I tried this out by inviting a boomkin friend of mine over to Illidan, and we ended up having a ball. It seems that while a single rogue is considered an annoyance a pair of Alliance working together are rebel scum that must be exterminated. After a few kills a massive posse of Horde arrived to sweep the area, and massive AOEs rained down in the area around Halfhill. Rain of fire, blizzards, flares, death and decays, typhoons, you name it – the wrath of the old Testament was unleashed around that inn. It's a wonder that it didn't burn to the ground. At one point a lock was systematically sweeping the river that flowed beside Halfhill, exterminating the local fish stock as he called down a rain of fire that eventually traversed a significant section of the waterway. Still, as gankers we kept a close eye on those that strayed a little too far out, and hit them when they were isolated. We were made to pay on a number of occasions, but by in large we were able to keep out of trouble and leave a proportionally large number of skeletal remains around Halfhill. Once again, the biggest threats to us were Heroically PvE geared players. One on one a Heroically geared player can kill another player wearing full Grievous in about 4-5 seconds. The only defense against those guys was to either avoid them or CC them out while we killed their more vulnerable comrades then getting the hell out of there before retribution could be brought to bear. Not the most honourable way of fighting, but it was the only option we had, and besides, we're gankers – we have no honour. If there had been a clear opportunity to get a good 2v1 against one of these guys we would have taken it, but we never could find the time and space to have a go – there were always too many Horde about during the session we played.
In the future I'm hoping to bring at least a posse of three stealth gankers back to Halfhill and record the ensuing battles for blogging posterity. In the past my guild used to pick fights on Thorium Brotherhood by taking a 10 man raid to Orgrimmar, camping in the entrance tunnel, and timing how long it took before the Horde finally dug us out and wiped us. We were able to get the City Attacker achievement by continually attacking the Horde capital this way, but once we had the achievement our guild lost interest in coming back. I don't know why I'm even bothering attacking Halfhill, because we don't even have the veneer of hunting achievements to justify the organizational cost. Unfortunately in the absence of strategic objectives, factional relevance or jeopardy this is as good as it gets.

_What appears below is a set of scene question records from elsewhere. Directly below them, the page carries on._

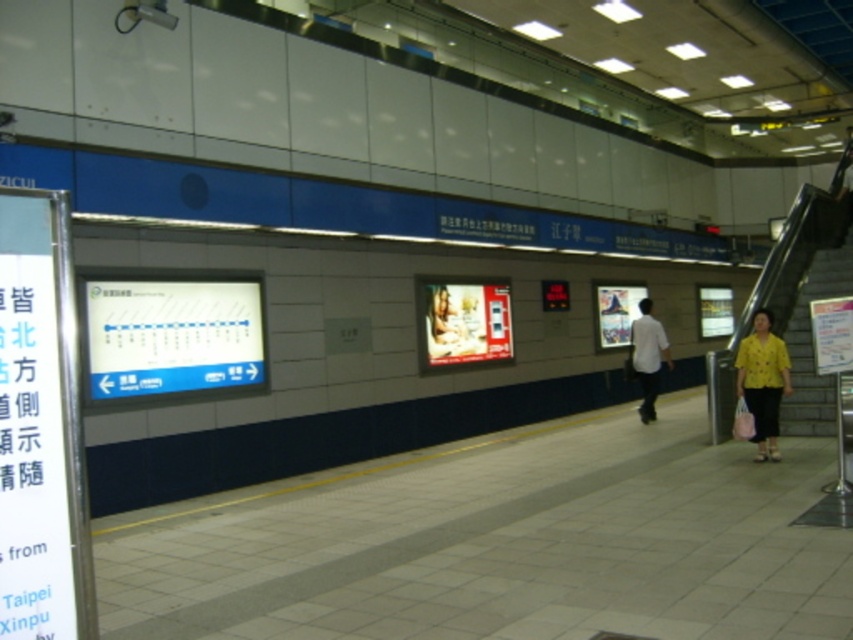
You are a commuter standing on the subway platform and see two shirts in the crowd. The yellow fabric shirt at right and the white matte shirt at center. Which shirt is larger?

The white matte shirt at center is larger than the yellow fabric shirt at right.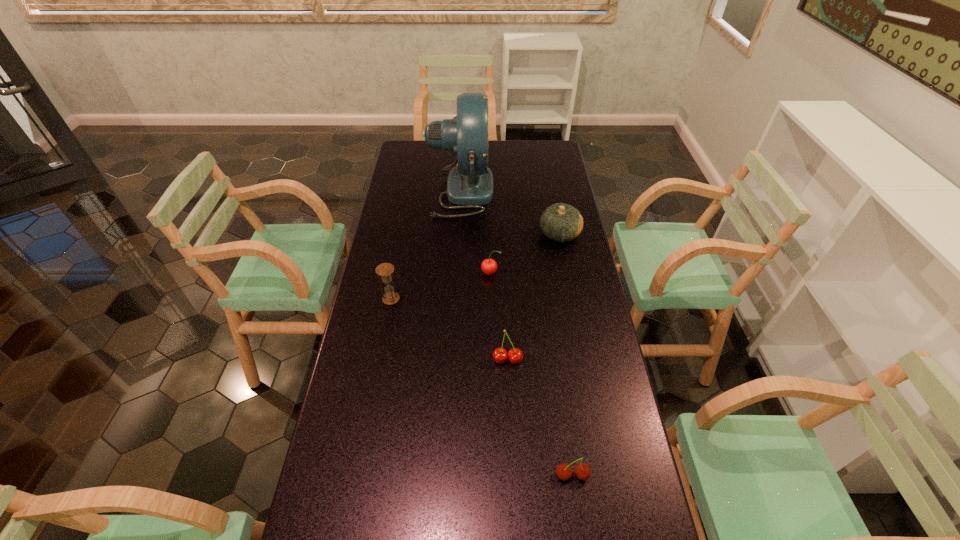
Identify the location of free point between the fan and the gourd. This screenshot has height=540, width=960. (510, 212).

You are a GUI agent. You are given a task and a screenshot of the screen. Output one action in this format:
    pyautogui.click(x=<x>, y=<y>)
    Task: Click on the free spot between the fourth farthest object and the fourth nearest object
    The width and height of the screenshot is (960, 540).
    Given the screenshot: What is the action you would take?
    pyautogui.click(x=441, y=286)

What are the coordinates of `vacant area that lies between the farthest cherry and the fifth farthest object` in the screenshot? It's located at (499, 316).

Where is `unoccupied area between the second nearest cherry and the nearest cherry`? This screenshot has width=960, height=540. unoccupied area between the second nearest cherry and the nearest cherry is located at coordinates (x=540, y=417).

Identify which object is the nearest to the third farthest object. Please provide its 2D coordinates. Your answer should be formatted as a tuple, i.e. [(x, y)], where the tuple contains the x and y coordinates of a point satisfying the conditions above.

[(561, 222)]

Identify which object is located as the nearest to the second farthest cherry. Please provide its 2D coordinates. Your answer should be formatted as a tuple, i.e. [(x, y)], where the tuple contains the x and y coordinates of a point satisfying the conditions above.

[(564, 472)]

Point out which cherry is positioned as the second nearest to the third farthest object. Please provide its 2D coordinates. Your answer should be formatted as a tuple, i.e. [(x, y)], where the tuple contains the x and y coordinates of a point satisfying the conditions above.

[(564, 472)]

Select which cherry is the closest to the farthest cherry. Please provide its 2D coordinates. Your answer should be formatted as a tuple, i.e. [(x, y)], where the tuple contains the x and y coordinates of a point satisfying the conditions above.

[(515, 355)]

You are a GUI agent. You are given a task and a screenshot of the screen. Output one action in this format:
    pyautogui.click(x=<x>, y=<y>)
    Task: Click on the free space that satisfies the following two spatial constraints: 1. in front of the farthest object to blow air; 2. on the front side of the leftmost object
    The height and width of the screenshot is (540, 960).
    Given the screenshot: What is the action you would take?
    pyautogui.click(x=455, y=299)

The height and width of the screenshot is (540, 960). In order to click on free space that satisfies the following two spatial constraints: 1. in front of the fifth nearest object to blow air; 2. on the right side of the tallest object in this screenshot , I will do `click(459, 234)`.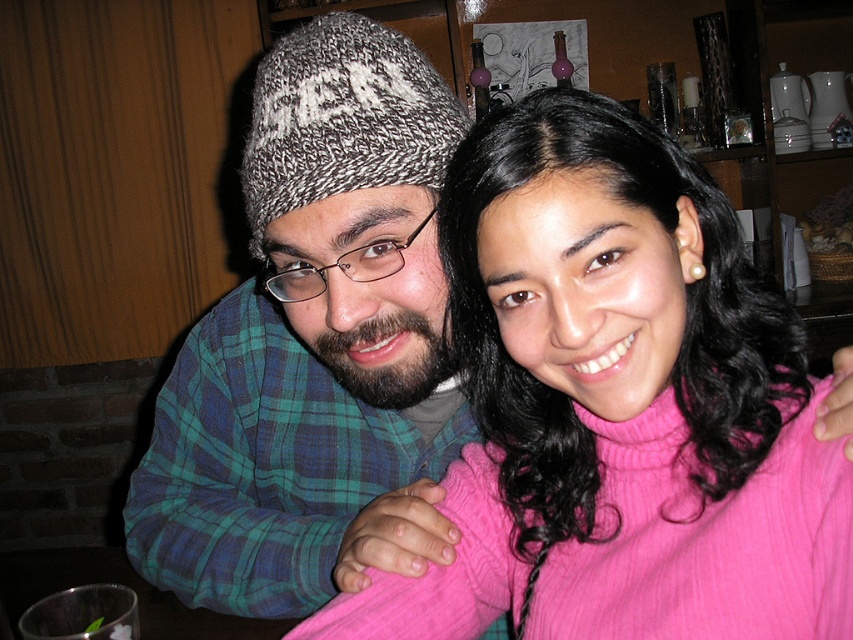
Does knitted wool beanie at upper left appear on the right side of knitted gray and white hat at upper left?

No, knitted wool beanie at upper left is not to the right of knitted gray and white hat at upper left.

In the scene shown: Which is more to the right, knitted wool beanie at upper left or knitted gray and white hat at upper left?

Positioned to the right is knitted gray and white hat at upper left.

Where is `knitted wool beanie at upper left`? Image resolution: width=853 pixels, height=640 pixels. knitted wool beanie at upper left is located at coordinates (310, 333).

At what (x,y) coordinates should I click in order to perform the action: click on knitted wool beanie at upper left. Please return your answer as a coordinate pair (x, y). The height and width of the screenshot is (640, 853). Looking at the image, I should click on (310, 333).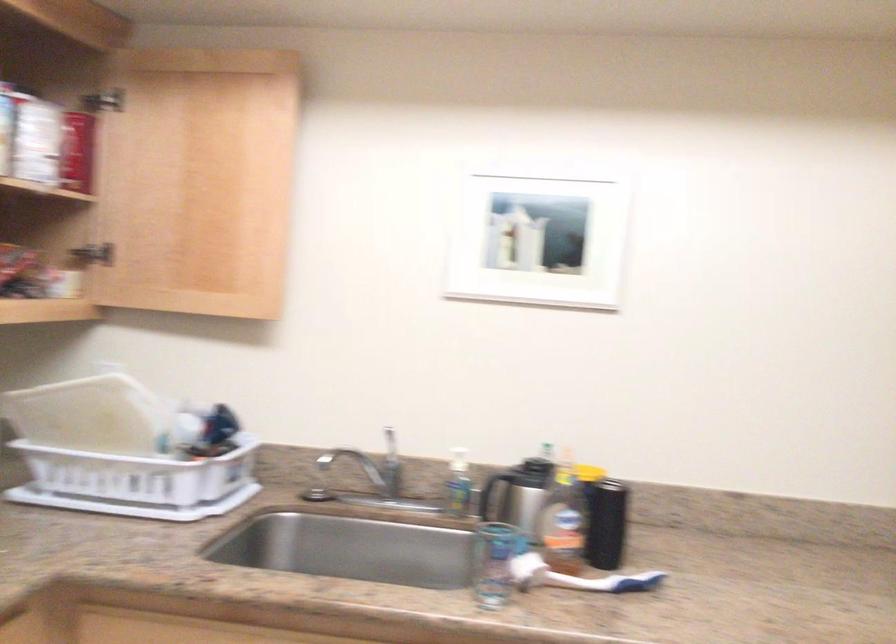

I think I give WoW too much of a hard time about not having meaningful world PvP - WoW is just not the game I want it to be, and it's not its fault. I don't think it has ever advertised itself as a world PvP game the way Dark Age of Camelot, EVE and Darkfall have done, so really all my whinging and whining is akin to me staring at a cat wishing it was a dog and bitching because it isn't. WoW is a game of many parts, but it is primarily PvE, with a robust, competitive but disconnected ladder PvP competition on the side. Open world PvP is meaningless, unbalanced and just an afterthought. My rogue's dilemma and search for purpose has almost become an existential one, and she wanders a world devoid of meaning, filling her time with brief encounters with strangers that end in grief for one or both of them.
|"Why in God's name are you a cat instead of a DOG?!?"|
Bloody hell, that's a little too close to home for my liking.